Nonjudicial Settlement Agreements — No Modifications: As the name implies, interested persons can enter a binding nonjudicial settlement agreement change the trust and without the approval of the probate judge, so long as that agreement does not violate the trust’s material purposes and so long the agreement includes terms and conditions that could have been granted by the probate court. However, the nonjudicial settlement agreement cannot be used to modify or terminate the trust. Often such an agreement is used to resolve disputes about the interpretation or construction of the trust’s terms.

All these opportunities to modify, or even terminate, an irrevocable trust might leave trust creators uncomfortable. Most individuals who create and fund an irrevocable trust give considerable thought to when, how, and to whom their assets will be distributed. That intent is then reflected in the trust’s terms that the creator ultimately signs. If that discomfort is too great, or they are alarmed that their trust beneficiaries might be able to change their trust or terminate their trust early, there are some steps that the trust creator can take.

  • State in the body of the trust instrument that they do not want the trust modified or terminated in any way, despite the modification provisions of Michigan’s Trust Code, but that step might be too limiting.

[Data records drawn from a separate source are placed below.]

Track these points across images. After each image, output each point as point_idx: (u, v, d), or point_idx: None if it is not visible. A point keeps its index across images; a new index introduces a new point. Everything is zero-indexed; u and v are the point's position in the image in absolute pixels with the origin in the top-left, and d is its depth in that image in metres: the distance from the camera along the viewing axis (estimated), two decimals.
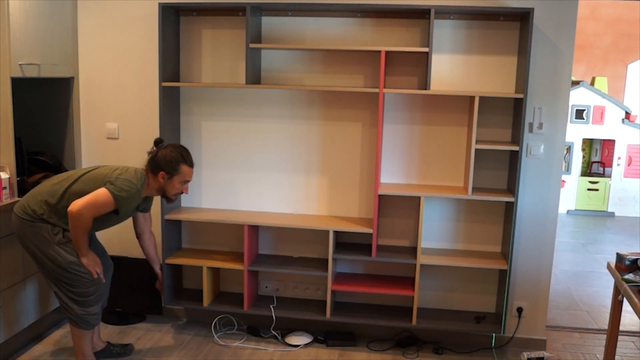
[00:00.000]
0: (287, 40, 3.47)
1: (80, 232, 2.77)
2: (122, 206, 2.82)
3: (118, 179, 2.82)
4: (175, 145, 2.98)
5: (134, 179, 2.85)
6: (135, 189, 2.84)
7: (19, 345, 3.34)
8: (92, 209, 2.74)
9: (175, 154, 2.92)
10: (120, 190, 2.79)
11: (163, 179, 2.92)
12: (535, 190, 3.42)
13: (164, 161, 2.90)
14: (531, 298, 3.53)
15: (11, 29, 3.01)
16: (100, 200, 2.75)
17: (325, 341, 3.55)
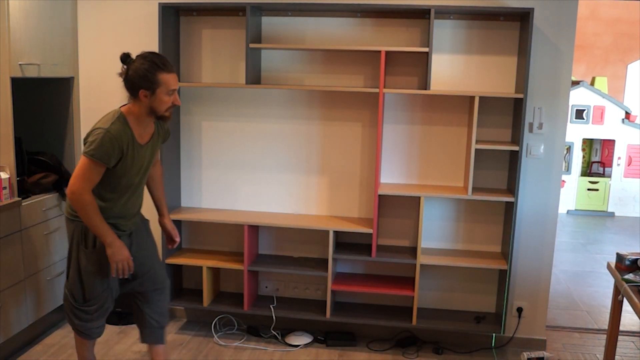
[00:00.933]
0: (287, 40, 3.47)
1: (90, 213, 2.41)
2: (105, 158, 2.39)
3: (89, 136, 2.44)
4: (144, 55, 2.46)
5: (102, 123, 2.44)
6: (104, 132, 2.38)
7: (19, 346, 3.34)
8: (80, 180, 2.39)
9: (147, 65, 2.42)
10: (90, 144, 2.39)
11: (147, 98, 2.44)
12: (535, 190, 3.42)
13: (138, 77, 2.41)
14: (531, 298, 3.53)
15: (11, 29, 3.01)
16: (83, 167, 2.40)
17: (325, 341, 3.55)
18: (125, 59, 2.47)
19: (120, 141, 2.42)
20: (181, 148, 3.68)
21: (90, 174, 2.41)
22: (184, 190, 3.72)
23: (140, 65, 2.42)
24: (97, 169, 2.41)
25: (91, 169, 2.40)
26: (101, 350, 3.38)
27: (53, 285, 3.53)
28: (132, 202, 2.62)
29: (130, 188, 2.57)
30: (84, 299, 2.61)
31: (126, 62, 2.47)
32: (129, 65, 2.45)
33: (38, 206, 3.35)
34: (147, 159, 2.60)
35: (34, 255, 3.34)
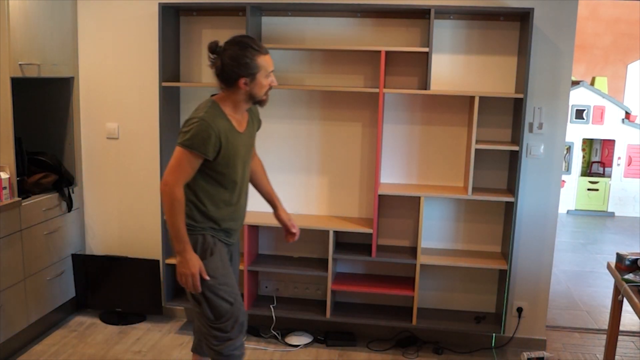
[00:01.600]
0: (287, 40, 3.47)
1: (176, 211, 2.23)
2: (202, 148, 2.22)
3: (183, 127, 2.28)
4: (235, 41, 2.28)
5: (195, 112, 2.28)
6: (199, 120, 2.22)
7: (19, 345, 3.34)
8: (175, 171, 2.21)
9: (244, 50, 2.24)
10: (185, 134, 2.22)
11: (246, 85, 2.28)
12: (535, 190, 3.42)
13: (237, 65, 2.24)
14: (531, 298, 3.53)
15: (11, 29, 3.01)
16: (178, 158, 2.22)
17: (325, 341, 3.55)
18: (215, 47, 2.29)
19: (217, 129, 2.24)
20: None
21: (185, 165, 2.23)
22: None
23: (237, 52, 2.25)
24: (193, 160, 2.23)
25: (187, 160, 2.23)
26: (101, 350, 3.38)
27: (53, 285, 3.53)
28: (242, 201, 2.47)
29: (237, 184, 2.40)
30: (216, 315, 2.38)
31: (216, 51, 2.29)
32: (221, 54, 2.27)
33: (38, 206, 3.35)
34: (247, 148, 2.44)
35: (34, 255, 3.34)
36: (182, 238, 2.27)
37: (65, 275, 3.66)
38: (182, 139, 2.23)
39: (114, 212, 3.83)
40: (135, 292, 3.73)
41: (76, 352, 3.36)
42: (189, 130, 2.22)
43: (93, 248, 3.90)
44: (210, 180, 2.33)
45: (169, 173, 2.24)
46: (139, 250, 3.82)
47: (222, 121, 2.29)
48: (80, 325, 3.71)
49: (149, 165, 3.71)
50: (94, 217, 3.86)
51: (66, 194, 3.60)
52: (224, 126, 2.29)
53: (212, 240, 2.38)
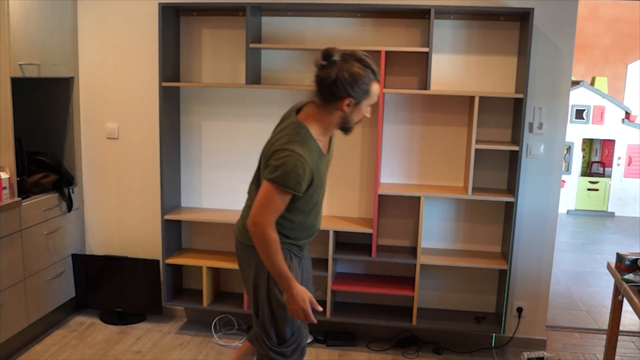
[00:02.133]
0: (287, 40, 3.47)
1: (272, 251, 2.06)
2: (297, 187, 2.04)
3: (269, 159, 2.06)
4: (359, 57, 2.05)
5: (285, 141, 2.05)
6: (292, 155, 2.02)
7: (19, 345, 3.34)
8: (265, 211, 2.04)
9: (364, 69, 2.02)
10: (276, 169, 2.01)
11: (348, 107, 2.07)
12: (535, 190, 3.42)
13: (352, 83, 2.01)
14: (531, 298, 3.53)
15: (11, 29, 3.01)
16: (269, 195, 2.03)
17: (325, 341, 3.55)
18: (330, 55, 2.03)
19: (310, 163, 2.06)
20: (181, 148, 3.68)
21: (276, 203, 2.04)
22: (184, 190, 3.72)
23: (357, 70, 2.02)
24: (285, 197, 2.05)
25: (278, 197, 2.04)
26: (101, 351, 3.39)
27: (53, 285, 3.53)
28: (319, 217, 2.33)
29: (317, 204, 2.25)
30: (280, 340, 2.26)
31: (331, 59, 2.04)
32: (341, 65, 2.03)
33: (38, 206, 3.35)
34: (328, 168, 2.28)
35: (34, 255, 3.34)
36: (285, 275, 2.09)
37: (65, 275, 3.66)
38: (273, 175, 2.02)
39: (114, 212, 3.83)
40: (135, 292, 3.73)
41: (76, 352, 3.36)
42: (280, 165, 2.00)
43: (93, 248, 3.90)
44: (292, 209, 2.15)
45: (258, 213, 2.05)
46: (139, 250, 3.82)
47: (313, 149, 2.09)
48: (80, 325, 3.71)
49: (149, 165, 3.72)
50: (94, 217, 3.86)
51: (66, 194, 3.60)
52: (315, 155, 2.09)
53: (287, 254, 2.22)
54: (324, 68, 2.05)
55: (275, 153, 2.04)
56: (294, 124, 2.11)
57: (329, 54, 2.03)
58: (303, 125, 2.10)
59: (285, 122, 2.17)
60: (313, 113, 2.12)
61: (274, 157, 2.04)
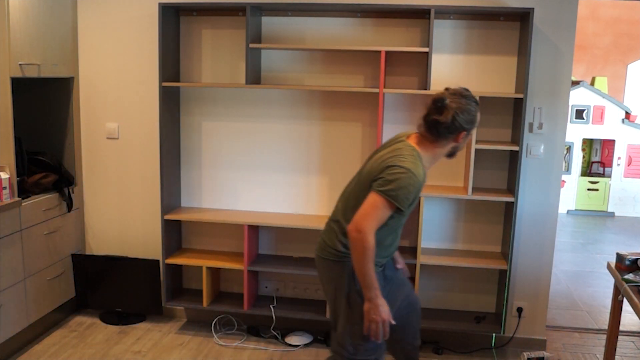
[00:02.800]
0: (287, 40, 3.47)
1: (368, 258, 2.13)
2: (405, 203, 2.17)
3: (382, 171, 2.18)
4: (462, 93, 2.22)
5: (401, 159, 2.17)
6: (408, 174, 2.14)
7: (19, 345, 3.34)
8: (371, 219, 2.13)
9: (474, 106, 2.22)
10: (389, 183, 2.14)
11: (463, 139, 2.26)
12: (535, 190, 3.42)
13: (467, 120, 2.20)
14: (531, 298, 3.53)
15: (11, 29, 3.01)
16: (377, 206, 2.14)
17: (325, 341, 3.55)
18: (442, 100, 2.20)
19: (419, 183, 2.19)
20: (181, 148, 3.68)
21: (382, 214, 2.15)
22: (184, 190, 3.72)
23: (471, 108, 2.21)
24: (390, 210, 2.16)
25: (385, 209, 2.15)
26: (101, 351, 3.39)
27: (53, 285, 3.53)
28: (397, 240, 2.44)
29: (402, 225, 2.38)
30: (358, 349, 2.31)
31: (443, 103, 2.20)
32: (454, 107, 2.18)
33: (38, 206, 3.35)
34: None
35: (34, 255, 3.34)
36: (372, 284, 2.16)
37: (65, 275, 3.66)
38: (386, 188, 2.14)
39: (114, 212, 3.83)
40: (135, 292, 3.73)
41: (76, 352, 3.36)
42: (394, 180, 2.13)
43: (93, 248, 3.90)
44: (382, 225, 2.21)
45: (363, 219, 2.13)
46: (139, 250, 3.82)
47: (422, 173, 2.21)
48: (80, 325, 3.71)
49: (149, 165, 3.72)
50: (94, 217, 3.86)
51: (66, 194, 3.60)
52: (423, 179, 2.22)
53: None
54: (438, 113, 2.20)
55: (389, 168, 2.17)
56: (409, 147, 2.24)
57: (441, 99, 2.20)
58: (417, 149, 2.24)
59: (397, 143, 2.29)
60: (424, 143, 2.27)
61: (388, 172, 2.16)
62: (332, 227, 2.36)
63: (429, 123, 2.22)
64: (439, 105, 2.20)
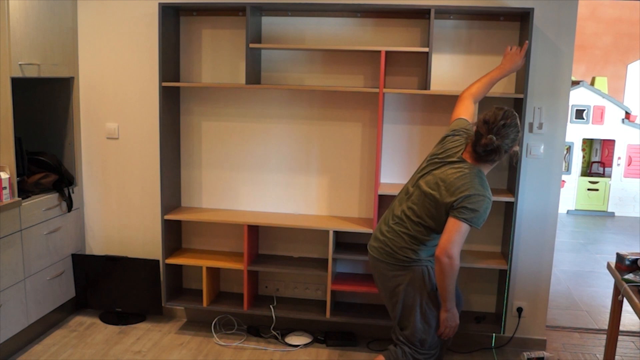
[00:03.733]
0: (287, 40, 3.47)
1: (453, 279, 2.44)
2: (481, 225, 2.46)
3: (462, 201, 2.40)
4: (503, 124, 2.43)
5: (479, 185, 2.43)
6: (488, 201, 2.43)
7: (19, 345, 3.34)
8: (458, 245, 2.40)
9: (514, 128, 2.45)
10: (473, 212, 2.40)
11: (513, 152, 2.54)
12: (535, 190, 3.42)
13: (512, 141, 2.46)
14: (531, 298, 3.53)
15: (11, 29, 3.01)
16: (462, 232, 2.40)
17: (325, 341, 3.55)
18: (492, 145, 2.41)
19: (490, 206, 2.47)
20: (181, 148, 3.68)
21: (464, 238, 2.43)
22: (184, 190, 3.72)
23: (515, 133, 2.46)
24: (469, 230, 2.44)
25: (467, 232, 2.43)
26: (101, 351, 3.39)
27: (53, 285, 3.54)
28: None
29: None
30: (427, 343, 2.60)
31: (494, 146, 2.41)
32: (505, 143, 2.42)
33: (38, 206, 3.35)
34: None
35: (34, 255, 3.34)
36: (452, 297, 2.50)
37: (65, 275, 3.66)
38: (470, 217, 2.39)
39: (114, 212, 3.83)
40: (135, 292, 3.73)
41: (76, 352, 3.36)
42: (476, 209, 2.39)
43: (93, 248, 3.90)
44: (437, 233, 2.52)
45: (453, 246, 2.39)
46: (139, 250, 3.82)
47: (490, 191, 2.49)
48: (80, 325, 3.71)
49: (149, 165, 3.72)
50: (94, 217, 3.86)
51: (66, 194, 3.60)
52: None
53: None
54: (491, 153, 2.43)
55: (471, 198, 2.40)
56: (475, 169, 2.47)
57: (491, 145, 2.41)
58: (481, 170, 2.49)
59: (461, 164, 2.49)
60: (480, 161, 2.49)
61: (469, 201, 2.39)
62: (400, 236, 2.56)
63: (482, 158, 2.47)
64: (490, 149, 2.41)
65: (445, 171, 2.51)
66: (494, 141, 2.39)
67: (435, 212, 2.49)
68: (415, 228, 2.53)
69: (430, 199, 2.50)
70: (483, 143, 2.42)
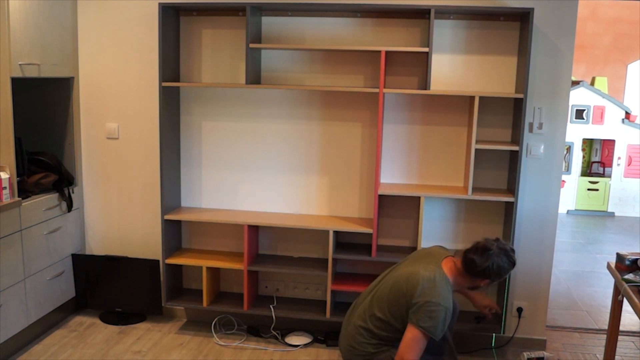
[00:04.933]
0: (287, 40, 3.47)
1: None
2: (439, 334, 2.50)
3: (421, 307, 2.46)
4: (507, 252, 2.56)
5: (438, 292, 2.48)
6: (445, 311, 2.47)
7: (19, 345, 3.34)
8: (414, 353, 2.45)
9: (509, 265, 2.55)
10: (430, 319, 2.45)
11: (484, 284, 2.60)
12: (535, 190, 3.42)
13: (496, 273, 2.54)
14: (531, 298, 3.53)
15: (11, 29, 3.01)
16: (419, 341, 2.46)
17: (325, 341, 3.55)
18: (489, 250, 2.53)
19: (450, 314, 2.52)
20: (181, 148, 3.68)
21: (422, 346, 2.48)
22: (184, 190, 3.72)
23: (504, 264, 2.53)
24: (427, 340, 2.49)
25: (425, 342, 2.48)
26: (101, 351, 3.39)
27: (53, 285, 3.54)
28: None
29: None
30: None
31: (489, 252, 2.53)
32: (494, 259, 2.51)
33: (38, 206, 3.35)
34: None
35: (34, 255, 3.34)
36: None
37: (65, 275, 3.66)
38: (427, 325, 2.45)
39: (114, 212, 3.83)
40: (135, 292, 3.73)
41: (76, 352, 3.36)
42: (434, 317, 2.44)
43: (93, 248, 3.90)
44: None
45: (409, 354, 2.45)
46: (139, 250, 3.82)
47: (451, 303, 2.54)
48: (80, 325, 3.71)
49: (149, 165, 3.72)
50: (94, 217, 3.86)
51: (66, 194, 3.60)
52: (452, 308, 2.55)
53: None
54: (480, 257, 2.52)
55: (428, 304, 2.45)
56: (444, 277, 2.53)
57: (488, 248, 2.53)
58: (449, 280, 2.54)
59: (433, 266, 2.55)
60: (454, 272, 2.57)
61: (427, 308, 2.45)
62: (360, 332, 2.64)
63: (467, 260, 2.54)
64: (485, 252, 2.52)
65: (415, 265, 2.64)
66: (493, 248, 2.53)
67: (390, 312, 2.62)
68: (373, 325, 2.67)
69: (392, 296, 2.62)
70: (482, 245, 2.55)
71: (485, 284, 2.58)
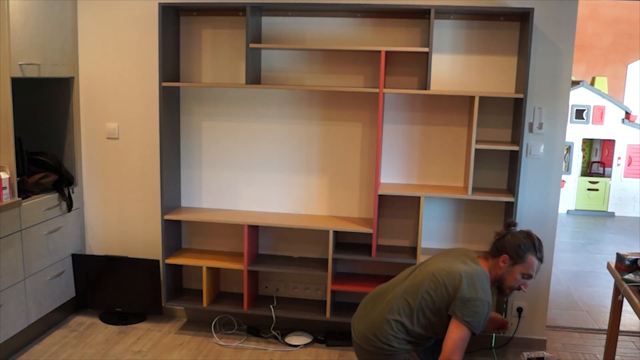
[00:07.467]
0: (287, 40, 3.47)
1: None
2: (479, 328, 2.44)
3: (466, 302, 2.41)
4: (530, 234, 2.58)
5: (481, 288, 2.44)
6: (488, 306, 2.43)
7: (19, 345, 3.34)
8: (460, 352, 2.40)
9: (528, 242, 2.53)
10: (474, 315, 2.40)
11: (504, 264, 2.52)
12: (535, 190, 3.42)
13: (512, 245, 2.51)
14: (531, 298, 3.53)
15: (11, 29, 3.01)
16: (464, 338, 2.41)
17: (325, 341, 3.55)
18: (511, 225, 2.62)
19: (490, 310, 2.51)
20: (181, 148, 3.68)
21: (466, 342, 2.43)
22: (184, 190, 3.72)
23: (522, 239, 2.53)
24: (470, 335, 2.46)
25: (468, 340, 2.43)
26: (101, 351, 3.39)
27: (53, 285, 3.54)
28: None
29: None
30: None
31: (510, 228, 2.61)
32: (510, 232, 2.58)
33: (38, 206, 3.35)
34: None
35: (34, 255, 3.34)
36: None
37: (65, 275, 3.66)
38: (471, 320, 2.39)
39: (114, 212, 3.83)
40: (135, 292, 3.73)
41: (76, 352, 3.36)
42: (479, 312, 2.40)
43: (93, 248, 3.90)
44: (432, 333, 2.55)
45: (454, 352, 2.39)
46: (139, 250, 3.82)
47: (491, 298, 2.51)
48: (80, 325, 3.71)
49: (149, 165, 3.72)
50: (94, 217, 3.86)
51: (66, 194, 3.60)
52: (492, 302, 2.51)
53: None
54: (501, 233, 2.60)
55: (474, 300, 2.40)
56: (483, 273, 2.51)
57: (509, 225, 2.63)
58: (488, 276, 2.53)
59: (473, 264, 2.54)
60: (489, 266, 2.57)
61: (473, 303, 2.40)
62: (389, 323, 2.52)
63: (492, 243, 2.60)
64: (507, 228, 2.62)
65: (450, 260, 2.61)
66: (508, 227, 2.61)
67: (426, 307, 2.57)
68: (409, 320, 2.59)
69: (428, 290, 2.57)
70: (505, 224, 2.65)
71: (504, 261, 2.50)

  • State their intent that the trustee does not hold the power to decant trust property to a new trust created by the trustee. This then would force a future modification to go before a probate judge who may find that the proposed modification is inconsistent with the creator’s stated or material purposes or probable intention.
  • State clearly in the terms of the trust instrument the creator’s material purposes, since those material purposes will restrict the way the trust can be modified. This provision will preserve those purposes or prevent an early termination of the trust. Otherwise, without a clear statement of purpose, a probate judge will be left to search for what those intended purposes might otherwise be, in effect read between the line, or guess. The presence of a material purpose trust provision provides some flexibility to adapt to future changes in the law or a beneficiary’s circumstances, but it maintains the creator’s overarching purpose for the trust and its beneficiaries.